Marginal discrepancy of zirconia-based restorations
Marginal discrepancy of all-ceramic restorations is a vital factor that affects the longevity of dental restorations. Excessive marginal gap width could lead to cement leakage, secondary caries, periodontal and endodontic complications which could compromise the survival of a restoration or an abutment tooth.35 Currently, computer-aided design and computer-aided machine systems (CAD-CAM) are generally available for processing of all-ceramic prostheses, especially for zirconia-based dental prostheses. Different fabricating systems used in the CAD-CAM processing techniques could lead to varied results in term of the marginal and internal gap width (Table 4).36-50 In addition, span length, framework configuration, and veneering ceramic could affect the fit of zirconia FPDs. Even there has been some inconsistency between the results obtained from a number of studies, CAD-CAM system appeared to provide more accurate marginal and internal fit of zirconia frameworks compared to CAM system.40,45 The results from two in vivo studies also reported a complication (dental caries) which could be a result from an unacceptable margin fabricated from a CAM system.11,12 Post-sintered milling or hard machining is expected to be more predictable for more complex geometry and / or longer span FPDs than the pre-sintered zirconia frameworks because there is no firing shrinkage associated with the fabrication process.40,49 However, the prolonged milling time and high wear rate of the milling tools are its major disadvantages of post-sintered milling.
CONCLUSION
According to the results from the reviewed clinical studies, zirconia frameworks have been shown that they could provide a strong support to a veneering layer because of their high fracture resistance.
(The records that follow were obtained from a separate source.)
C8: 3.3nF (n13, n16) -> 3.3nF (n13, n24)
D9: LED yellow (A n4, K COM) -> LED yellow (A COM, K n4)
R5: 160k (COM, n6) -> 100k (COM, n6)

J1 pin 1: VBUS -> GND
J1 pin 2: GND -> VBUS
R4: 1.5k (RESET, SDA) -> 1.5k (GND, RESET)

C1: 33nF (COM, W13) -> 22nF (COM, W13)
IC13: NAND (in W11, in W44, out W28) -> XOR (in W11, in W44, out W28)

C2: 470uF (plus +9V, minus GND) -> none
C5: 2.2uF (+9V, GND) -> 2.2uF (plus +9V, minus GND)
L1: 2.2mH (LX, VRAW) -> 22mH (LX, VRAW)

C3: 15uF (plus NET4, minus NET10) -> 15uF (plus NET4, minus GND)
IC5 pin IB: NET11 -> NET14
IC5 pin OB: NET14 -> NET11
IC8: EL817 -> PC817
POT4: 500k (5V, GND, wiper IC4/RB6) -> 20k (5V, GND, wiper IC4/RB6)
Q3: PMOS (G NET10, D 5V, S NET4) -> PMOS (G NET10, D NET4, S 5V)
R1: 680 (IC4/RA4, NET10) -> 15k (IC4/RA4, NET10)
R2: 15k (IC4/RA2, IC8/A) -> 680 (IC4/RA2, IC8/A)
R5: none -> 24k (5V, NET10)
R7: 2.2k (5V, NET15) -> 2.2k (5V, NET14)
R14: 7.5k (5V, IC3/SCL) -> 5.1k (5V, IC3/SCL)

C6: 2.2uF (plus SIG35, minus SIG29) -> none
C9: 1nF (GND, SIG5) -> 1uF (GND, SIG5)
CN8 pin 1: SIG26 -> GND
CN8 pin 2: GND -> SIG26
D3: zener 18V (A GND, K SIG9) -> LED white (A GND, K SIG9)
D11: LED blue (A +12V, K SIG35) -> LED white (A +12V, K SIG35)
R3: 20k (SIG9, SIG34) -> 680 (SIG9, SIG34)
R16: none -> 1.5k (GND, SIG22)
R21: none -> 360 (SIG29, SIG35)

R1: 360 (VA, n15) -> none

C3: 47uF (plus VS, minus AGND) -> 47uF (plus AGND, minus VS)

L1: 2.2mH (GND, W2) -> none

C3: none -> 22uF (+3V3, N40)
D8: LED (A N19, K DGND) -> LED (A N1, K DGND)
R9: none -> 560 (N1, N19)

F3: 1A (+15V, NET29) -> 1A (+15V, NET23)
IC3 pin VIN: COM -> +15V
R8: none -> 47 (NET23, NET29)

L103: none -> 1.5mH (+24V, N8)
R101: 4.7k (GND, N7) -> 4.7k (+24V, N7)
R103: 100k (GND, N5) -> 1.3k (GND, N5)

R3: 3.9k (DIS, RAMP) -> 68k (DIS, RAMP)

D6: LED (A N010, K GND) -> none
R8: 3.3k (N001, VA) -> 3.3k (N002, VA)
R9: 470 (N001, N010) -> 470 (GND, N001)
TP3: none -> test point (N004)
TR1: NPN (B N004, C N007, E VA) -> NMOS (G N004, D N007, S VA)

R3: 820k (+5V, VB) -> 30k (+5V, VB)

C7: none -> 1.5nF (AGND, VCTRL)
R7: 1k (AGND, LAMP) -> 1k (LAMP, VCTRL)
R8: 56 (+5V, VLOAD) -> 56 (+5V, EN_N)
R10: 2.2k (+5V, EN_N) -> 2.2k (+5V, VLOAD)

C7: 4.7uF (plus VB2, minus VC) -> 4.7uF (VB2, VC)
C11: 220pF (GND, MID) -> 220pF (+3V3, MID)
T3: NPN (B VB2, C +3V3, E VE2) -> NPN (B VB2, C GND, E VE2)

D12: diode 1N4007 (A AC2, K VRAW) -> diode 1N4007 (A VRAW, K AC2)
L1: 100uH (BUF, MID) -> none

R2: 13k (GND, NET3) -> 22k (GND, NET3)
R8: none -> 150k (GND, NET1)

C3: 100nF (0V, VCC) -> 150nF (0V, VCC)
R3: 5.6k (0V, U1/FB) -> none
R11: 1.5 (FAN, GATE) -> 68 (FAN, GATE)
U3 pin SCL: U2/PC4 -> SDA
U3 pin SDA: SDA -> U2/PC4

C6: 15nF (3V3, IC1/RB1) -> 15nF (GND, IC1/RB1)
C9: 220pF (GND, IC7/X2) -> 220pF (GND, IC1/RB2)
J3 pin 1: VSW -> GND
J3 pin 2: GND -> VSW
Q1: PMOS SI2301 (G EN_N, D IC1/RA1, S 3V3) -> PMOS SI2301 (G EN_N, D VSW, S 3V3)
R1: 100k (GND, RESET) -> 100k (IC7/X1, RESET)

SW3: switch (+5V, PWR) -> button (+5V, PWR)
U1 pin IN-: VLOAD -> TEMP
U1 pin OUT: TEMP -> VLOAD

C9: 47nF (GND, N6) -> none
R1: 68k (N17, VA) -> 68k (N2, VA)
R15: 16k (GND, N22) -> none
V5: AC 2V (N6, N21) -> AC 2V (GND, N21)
Because all zirconia frameworks were fabricated from different CAD-CAM systems, it appeared that these CAD-CAM systems could also provide acceptable frameworks in terms of the design and accurate margin. Fracture of veneering ceramics was observed in many studies, but it was not the major causes for the replacement with a new restoration as it could be adjusted and polished. The causes of veneering fracture regarding the veneer properties could be the differences in thermally incompatible, elastic and viscoelastic behaviors of core and veneering ceramics, or a firing pattern of veneering materials. Because of its repeated occurrence in many studies, future researches are essentially required to clarify this problem and to reduce the fracture incident.